Also: Der Stiftungszweck muss stimmig sein. Und Sie sollten Vorgaben für das Profil der Einrichtung machen – über die Anforderungen der Satzung hinaus. Dies muss keine inhaltliche Festlegung auf alle Zeiten sein, es kann auch die Aufforderung sein, flexibel auf neue Bedürfnisse zu reagieren. Der überlieferte Stifterwille ist im Alltag einer Stiftung eine wichtige, manchmal die wichtigste Richtschnur für diejenigen, die dort Entscheidungen zu treffen haben.

Einen ersten Anhaltspunkt für die Festlegung auf einen Zweck sehen viele in der Liste anerkannt gemeinnütziger Zwecke nach § 52 der Abgabenordnung (siehe Anhang S. 154). Letztlich muss der Stiftungszweck einer gemeinnützigen Stiftung in dieser Liste vorkommen, weitere Zwecke sind theoretisch möglich, müssen aber ein Anerkennungsverfahren durchlaufen. Allerdings ist diese Auflistung kein vollständiger Katalog der Bedarfe. Viele Zwecke sind zu pauschal angegeben, um als Leitbild dienen zu können (z.B. „Kunst und Kultur“), andere kommen nur am Rande vor. Einige Beispiele:

§ 52 AO Abs. 2 Nr. 10 listet „Hilfe für Verfolgte“ vieler Art auf, doch es fehlt: „Verfolgung aufgrund von sexueller Orientierung und Identität“ – während „Schutz von Ehe und Familie“ unter Punkt 19 eigens als gemeinnütziger Zweck anerkannt wird.

Wer gezielt Frauen fördern möchte, wird aufgrund der Formulierung des relevanten Punktes 18, „Förderung der Gleichberechtigung von Frauen und Männern“, immer wieder verunsichert, auch von Fachleuten: Müssen dann nicht auch Männer gefördert werden? (Gleiches gilt, auch wenn es in der Praxis seltener nachgefragt wird, sicherlich auch umgekehrt.)

Der Begriff „Menschenrechte“ erscheint in § 52 AO nicht; wer hier fördern will, muss die Zwecke spezielleren, zugelassenen Zwecken zuordnen.

* AUFGABEN *
1 – Schreiben Sie aus dem Text über den Stiftungszweck den Abschnitt wortgetreu ab, der bei „Wer gezielt Frauen“ beginnt und bei „sicherlich auch umgekehrt.)“ endet.
2 – Setzen Sie den Text über den Stiftungszweck im Anschluss an seinen letzten Satz fort.

* BEREITGESTELLTE DATEN *
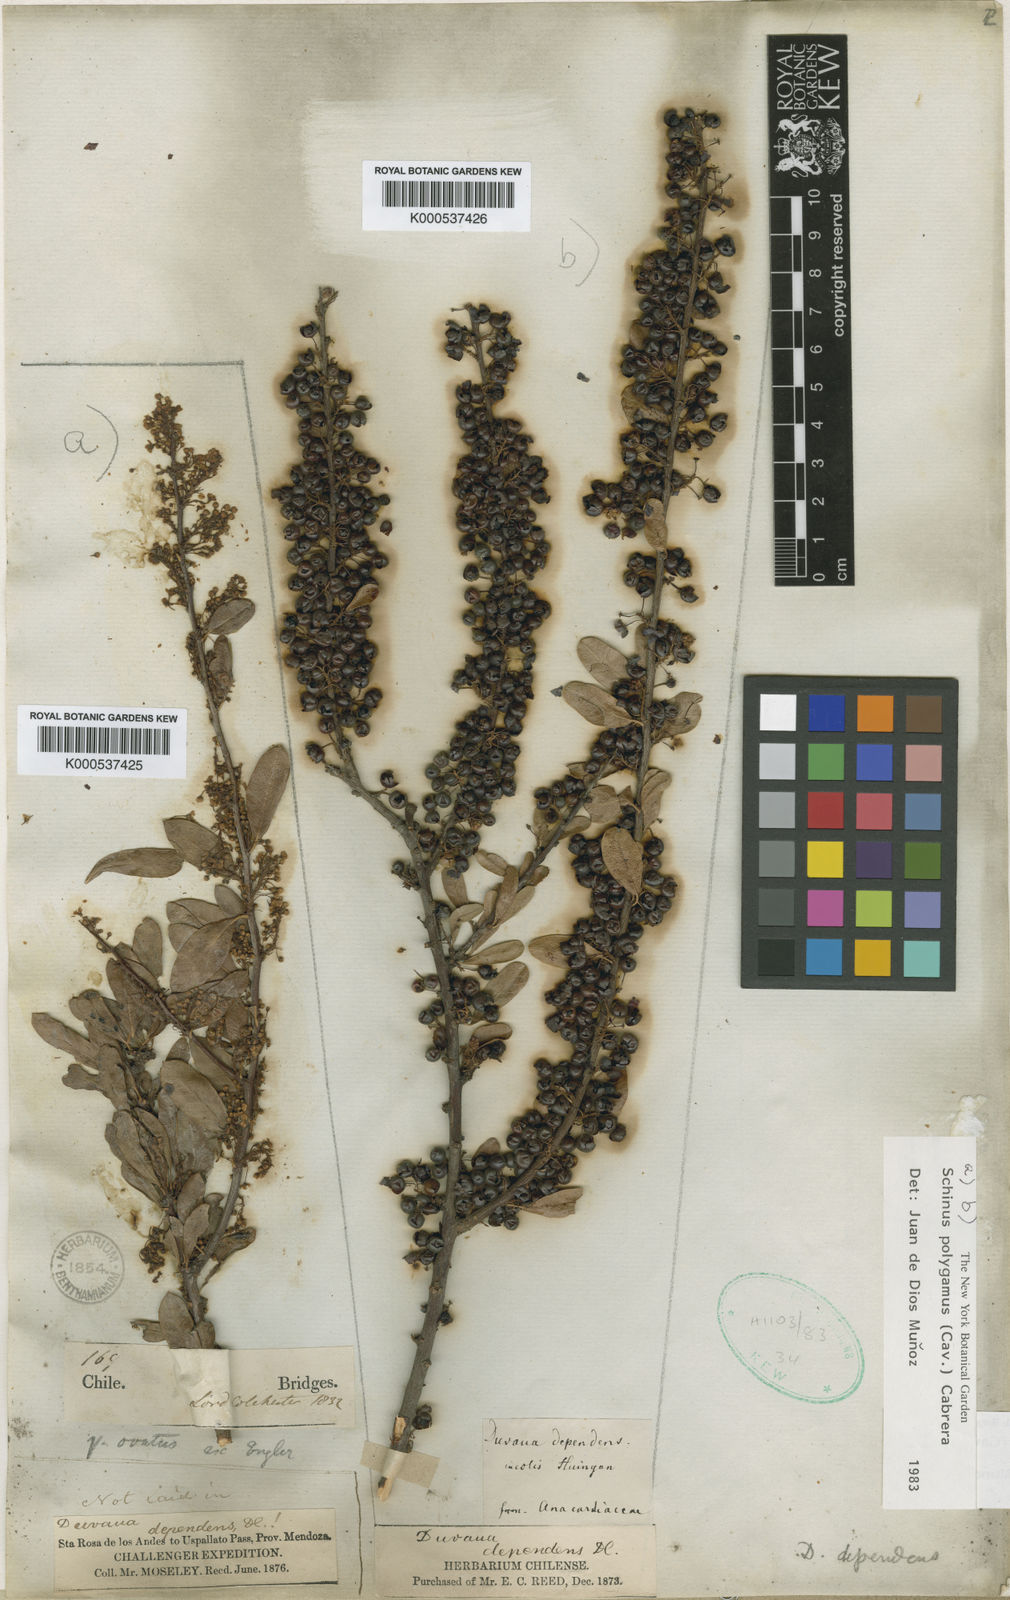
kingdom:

==

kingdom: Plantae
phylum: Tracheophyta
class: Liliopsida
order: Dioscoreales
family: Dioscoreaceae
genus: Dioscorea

* * *

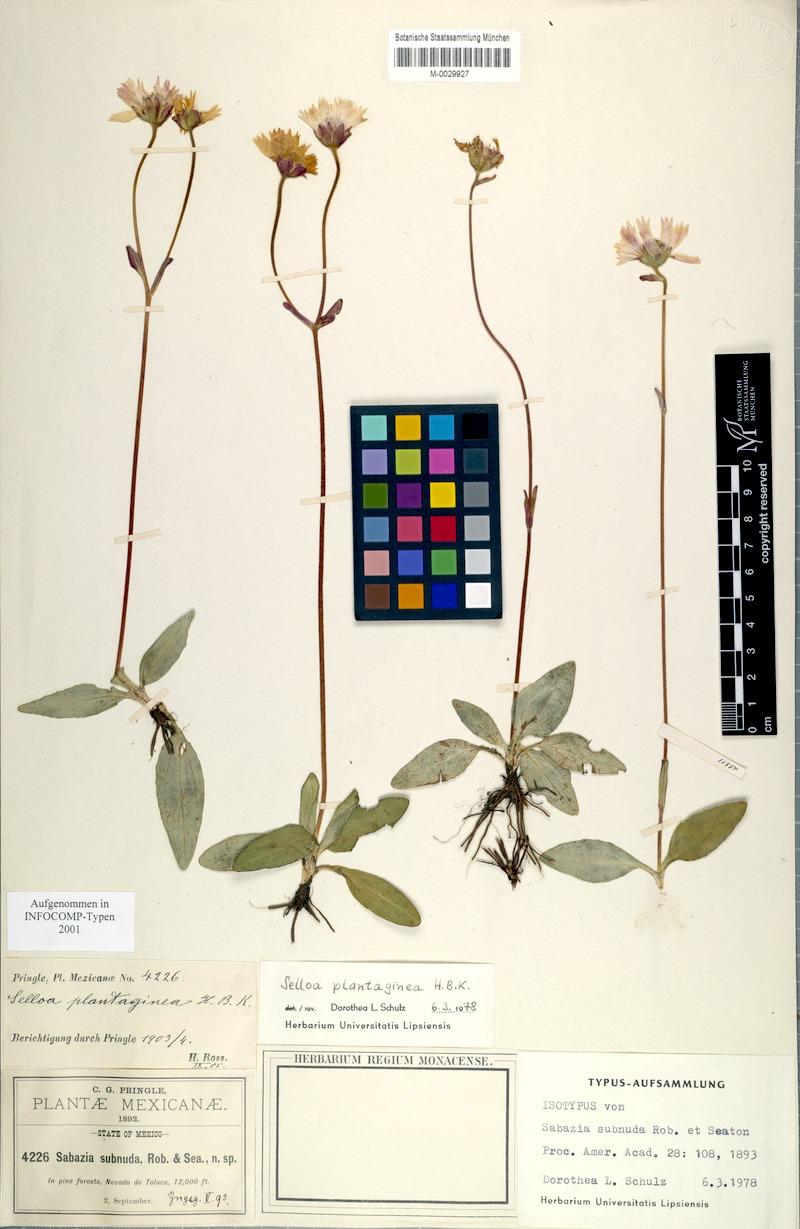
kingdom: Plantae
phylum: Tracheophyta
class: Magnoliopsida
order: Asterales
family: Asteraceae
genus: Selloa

* LÖSUNGEN IN REIHENFOLGE *
1 –
Wer gezielt Frauen fördern möchte, wird aufgrund der Formulierung des relevanten Punktes 18, „Förderung der Gleichberechtigung von Frauen und Männern“, immer wieder verunsichert, auch von Fachleuten: Müssen dann nicht auch Männer gefördert werden? (Gleiches gilt, auch wenn es in der Praxis seltener nachgefragt wird, sicherlich auch umgekehrt.)

2 –
Meine Empfehlung wäre, den Zweck zunächst für sich persönlich festzuhalten und erst anschließend mit § 52 der Abgabenordnung abzugleichen. Sie brauchen ein Statement, das wirklich Ihren Willen abbildet, und das Sie in der Satzung, in einer Präambel oder im Testament verwenden können.

Jede soziale Einrichtung, jede Stiftung muss, um zielgerichtet arbeiten zu können, ihre inhaltliche Ausrichtung formulieren. Sinnvoll ist ein prägnantes, durchformuliertes „Mission Statement“: ein gemeinnütziges Leitbild, das Ziele und Umsetzung knapp erfasst. Dies ist die Chance, die Ihnen die Arbeit am eigenen Testament eröffnet: auch Ihre gemeinnützigen Interessen so prägnant zu formulieren, dass die Nachwelt etwas damit anfangen kann. Und vielleicht stellen Sie dabei fest, dass Sie das Thema so sehr interessiert, dass Sie vor Ihrem Tod mit der Förderarbeit beginnen möchten.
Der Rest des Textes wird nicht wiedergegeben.